Produce a word-for-word copy of the listing below without its pictures.

Provided records:
------------------------------------------------------------

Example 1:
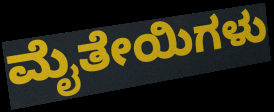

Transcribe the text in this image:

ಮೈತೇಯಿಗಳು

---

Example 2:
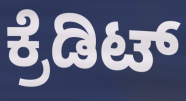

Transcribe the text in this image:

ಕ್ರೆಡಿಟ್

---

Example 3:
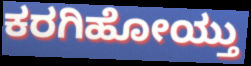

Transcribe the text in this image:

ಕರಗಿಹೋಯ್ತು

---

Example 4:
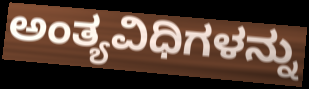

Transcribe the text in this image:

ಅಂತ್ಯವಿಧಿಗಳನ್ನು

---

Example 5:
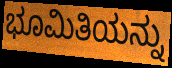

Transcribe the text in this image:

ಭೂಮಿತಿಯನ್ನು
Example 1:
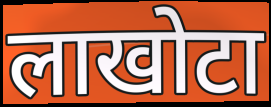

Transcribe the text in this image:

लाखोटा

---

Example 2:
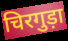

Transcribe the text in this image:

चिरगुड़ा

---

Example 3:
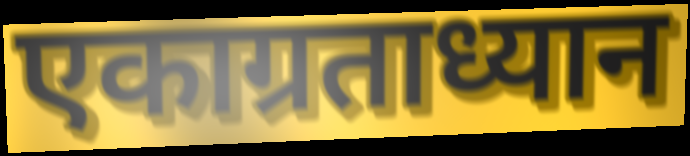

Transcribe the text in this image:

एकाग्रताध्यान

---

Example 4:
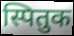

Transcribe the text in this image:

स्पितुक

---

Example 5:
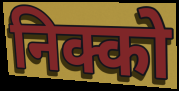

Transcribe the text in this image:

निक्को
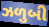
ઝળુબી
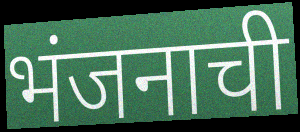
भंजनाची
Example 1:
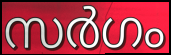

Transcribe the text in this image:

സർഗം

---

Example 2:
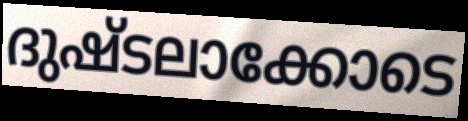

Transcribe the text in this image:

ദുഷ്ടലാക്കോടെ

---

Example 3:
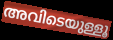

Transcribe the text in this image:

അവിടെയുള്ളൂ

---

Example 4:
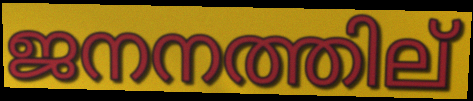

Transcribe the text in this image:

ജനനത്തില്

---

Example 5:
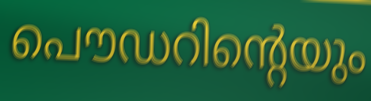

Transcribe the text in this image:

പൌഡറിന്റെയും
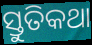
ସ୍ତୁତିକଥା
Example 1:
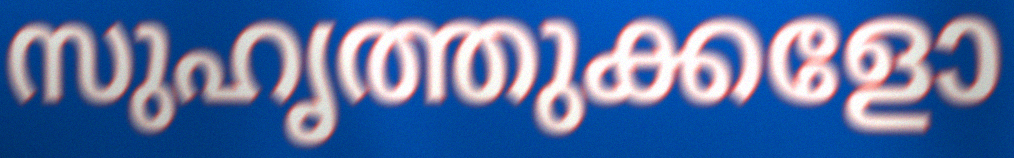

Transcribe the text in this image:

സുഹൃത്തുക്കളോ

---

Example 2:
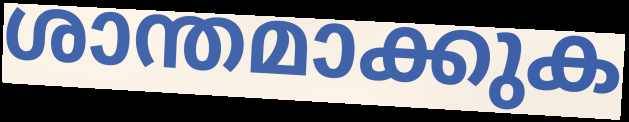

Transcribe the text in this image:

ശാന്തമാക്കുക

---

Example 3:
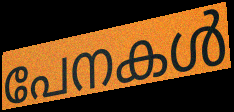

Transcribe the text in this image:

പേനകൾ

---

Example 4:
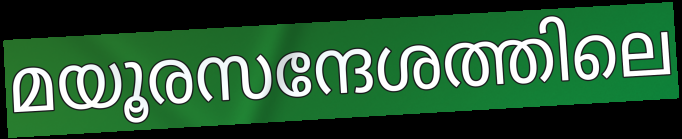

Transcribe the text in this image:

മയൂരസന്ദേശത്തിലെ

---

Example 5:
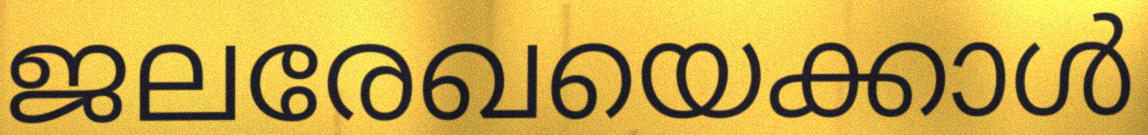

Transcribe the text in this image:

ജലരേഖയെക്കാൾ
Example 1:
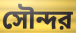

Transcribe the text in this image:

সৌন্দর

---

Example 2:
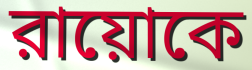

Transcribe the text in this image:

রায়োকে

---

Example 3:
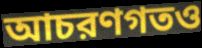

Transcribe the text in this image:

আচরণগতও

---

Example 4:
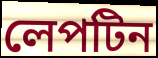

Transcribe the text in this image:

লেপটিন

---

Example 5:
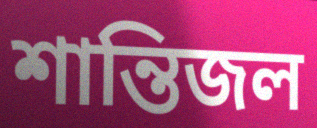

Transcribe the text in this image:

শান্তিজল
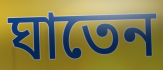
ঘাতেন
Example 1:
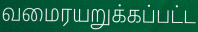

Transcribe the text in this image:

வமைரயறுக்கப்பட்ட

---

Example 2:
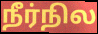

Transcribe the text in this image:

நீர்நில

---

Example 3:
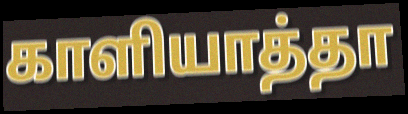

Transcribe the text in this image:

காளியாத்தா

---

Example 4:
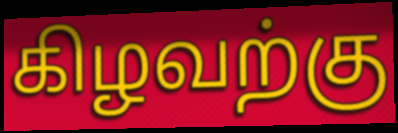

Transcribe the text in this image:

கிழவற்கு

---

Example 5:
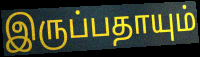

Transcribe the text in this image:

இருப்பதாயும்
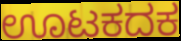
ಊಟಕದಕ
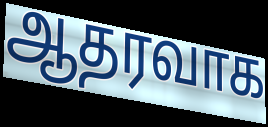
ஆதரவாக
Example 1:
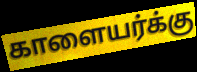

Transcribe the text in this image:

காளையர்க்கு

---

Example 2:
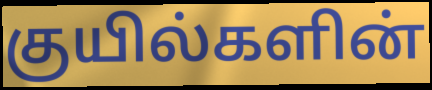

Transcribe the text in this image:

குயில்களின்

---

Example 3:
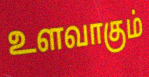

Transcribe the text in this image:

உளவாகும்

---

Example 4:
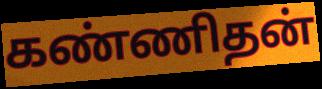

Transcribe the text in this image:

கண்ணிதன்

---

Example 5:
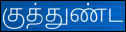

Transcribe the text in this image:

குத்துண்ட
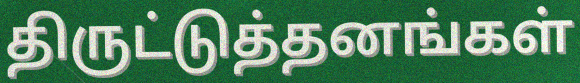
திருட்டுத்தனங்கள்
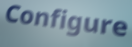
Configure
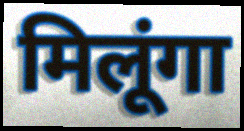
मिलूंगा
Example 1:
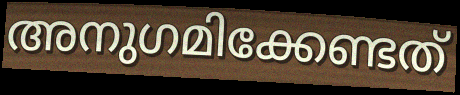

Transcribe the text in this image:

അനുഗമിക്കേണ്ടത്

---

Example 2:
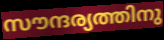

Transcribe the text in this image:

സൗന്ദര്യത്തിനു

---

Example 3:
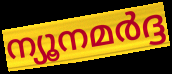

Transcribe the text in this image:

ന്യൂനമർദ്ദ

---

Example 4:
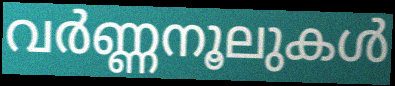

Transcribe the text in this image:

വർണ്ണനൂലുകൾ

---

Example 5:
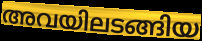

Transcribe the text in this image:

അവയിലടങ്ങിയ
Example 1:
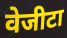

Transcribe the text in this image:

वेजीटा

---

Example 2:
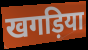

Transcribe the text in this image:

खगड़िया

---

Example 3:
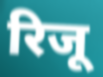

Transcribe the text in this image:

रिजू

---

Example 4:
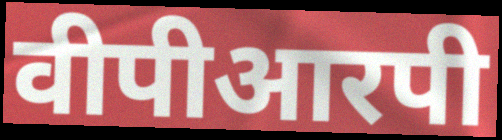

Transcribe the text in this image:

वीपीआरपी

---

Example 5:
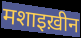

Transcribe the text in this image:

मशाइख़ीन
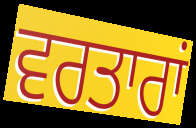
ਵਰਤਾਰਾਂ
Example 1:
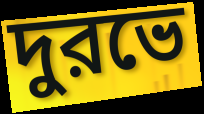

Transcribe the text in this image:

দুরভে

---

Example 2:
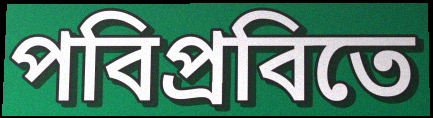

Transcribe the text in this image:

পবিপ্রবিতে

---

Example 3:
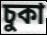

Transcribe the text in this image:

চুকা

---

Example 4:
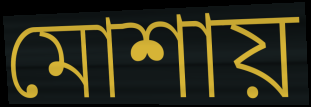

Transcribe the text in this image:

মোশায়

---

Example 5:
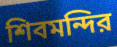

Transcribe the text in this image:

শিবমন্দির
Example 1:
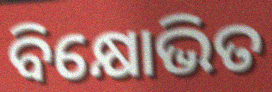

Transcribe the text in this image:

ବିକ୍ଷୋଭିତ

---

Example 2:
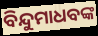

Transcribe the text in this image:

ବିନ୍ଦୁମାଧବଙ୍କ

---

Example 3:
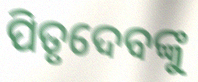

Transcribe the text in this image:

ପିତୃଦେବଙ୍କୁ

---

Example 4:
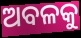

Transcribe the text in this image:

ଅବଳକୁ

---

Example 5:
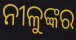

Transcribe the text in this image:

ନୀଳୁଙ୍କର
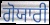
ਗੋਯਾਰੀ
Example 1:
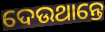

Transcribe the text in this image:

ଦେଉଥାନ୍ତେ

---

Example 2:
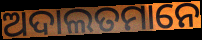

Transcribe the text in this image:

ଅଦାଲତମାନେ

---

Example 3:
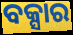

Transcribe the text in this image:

------------------------------------------------------------

Response to the task:
Example 1:

Transcribe the text in this image:

ಮೈತೇಯಿಗಳು

---

Example 2:

Transcribe the text in this image:

ಕ್ರೆಡಿಟ್

---

Example 3:

Transcribe the text in this image:

ಕರಗಿಹೋಯ್ತು

---

Example 4:

Transcribe the text in this image:

ಅಂತ್ಯವಿಧಿಗಳನ್ನು

---

Example 5:

Transcribe the text in this image:

ಭೂಮಿತಿಯನ್ನು
Example 1:

Transcribe the text in this image:

लाखोटा

---

Example 2:

Transcribe the text in this image:

चिरगुड़ा

---

Example 3:

Transcribe the text in this image:

एकाग्रताध्यान

---

Example 4:

Transcribe the text in this image:

स्पितुक

---

Example 5:

Transcribe the text in this image:

निक्को
ઝળુબી
भंजनाची
Example 1:

Transcribe the text in this image:

സർഗം

---

Example 2:

Transcribe the text in this image:

ദുഷ്ടലാക്കോടെ

---

Example 3:

Transcribe the text in this image:

അവിടെയുള്ളൂ

---

Example 4:

Transcribe the text in this image:

ജനനത്തില്

---

Example 5:

Transcribe the text in this image:

പൌഡറിന്റെയും
ସ୍ତୁତିକଥା
Example 1:

Transcribe the text in this image:

സുഹൃത്തുക്കളോ

---

Example 2:

Transcribe the text in this image:

ശാന്തമാക്കുക

---

Example 3:

Transcribe the text in this image:

പേനകൾ

---

Example 4:

Transcribe the text in this image:

മയൂരസന്ദേശത്തിലെ

---

Example 5:

Transcribe the text in this image:

ജലരേഖയെക്കാൾ
Example 1:

Transcribe the text in this image:

সৌন্দর

---

Example 2:

Transcribe the text in this image:

রায়োকে

---

Example 3:

Transcribe the text in this image:

আচরণগতও

---

Example 4:

Transcribe the text in this image:

লেপটিন

---

Example 5:

Transcribe the text in this image:

শান্তিজল
ঘাতেন
Example 1:

Transcribe the text in this image:

வமைரயறுக்கப்பட்ட

---

Example 2:

Transcribe the text in this image:

நீர்நில

---

Example 3:

Transcribe the text in this image:

காளியாத்தா

---

Example 4:

Transcribe the text in this image:

கிழவற்கு

---

Example 5:

Transcribe the text in this image:

இருப்பதாயும்
ಊಟಕದಕ
ஆதரவாக
Example 1:

Transcribe the text in this image:

காளையர்க்கு

---

Example 2:

Transcribe the text in this image:

குயில்களின்

---

Example 3:

Transcribe the text in this image:

உளவாகும்

---

Example 4:

Transcribe the text in this image:

கண்ணிதன்

---

Example 5:

Transcribe the text in this image:

குத்துண்ட
திருட்டுத்தனங்கள்
Configure
मिलूंगा
Example 1:

Transcribe the text in this image:

അനുഗമിക്കേണ്ടത്

---

Example 2:

Transcribe the text in this image:

സൗന്ദര്യത്തിനു

---

Example 3:

Transcribe the text in this image:

ന്യൂനമർദ്ദ

---

Example 4:

Transcribe the text in this image:

വർണ്ണനൂലുകൾ

---

Example 5:

Transcribe the text in this image:

അവയിലടങ്ങിയ
Example 1:

Transcribe the text in this image:

वेजीटा

---

Example 2:

Transcribe the text in this image:

खगड़िया

---

Example 3:

Transcribe the text in this image:

रिजू

---

Example 4:

Transcribe the text in this image:

वीपीआरपी

---

Example 5:

Transcribe the text in this image:

मशाइख़ीन
ਵਰਤਾਰਾਂ
Example 1:

Transcribe the text in this image:

দুরভে

---

Example 2:

Transcribe the text in this image:

পবিপ্রবিতে

---

Example 3:

Transcribe the text in this image:

চুকা

---

Example 4:

Transcribe the text in this image:

মোশায়

---

Example 5:

Transcribe the text in this image:

শিবমন্দির
Example 1:

Transcribe the text in this image:

ବିକ୍ଷୋଭିତ

---

Example 2:

Transcribe the text in this image:

ବିନ୍ଦୁମାଧବଙ୍କ

---

Example 3:

Transcribe the text in this image:

ପିତୃଦେବଙ୍କୁ

---

Example 4:

Transcribe the text in this image:

ଅବଳକୁ

---

Example 5:

Transcribe the text in this image:

ନୀଳୁଙ୍କର
ਗੋਯਾਰੀ
Example 1:

Transcribe the text in this image:

ଦେଉଥାନ୍ତେ

---

Example 2:

Transcribe the text in this image:

ଅଦାଲତମାନେ

---

Example 3:

Transcribe the text in this image:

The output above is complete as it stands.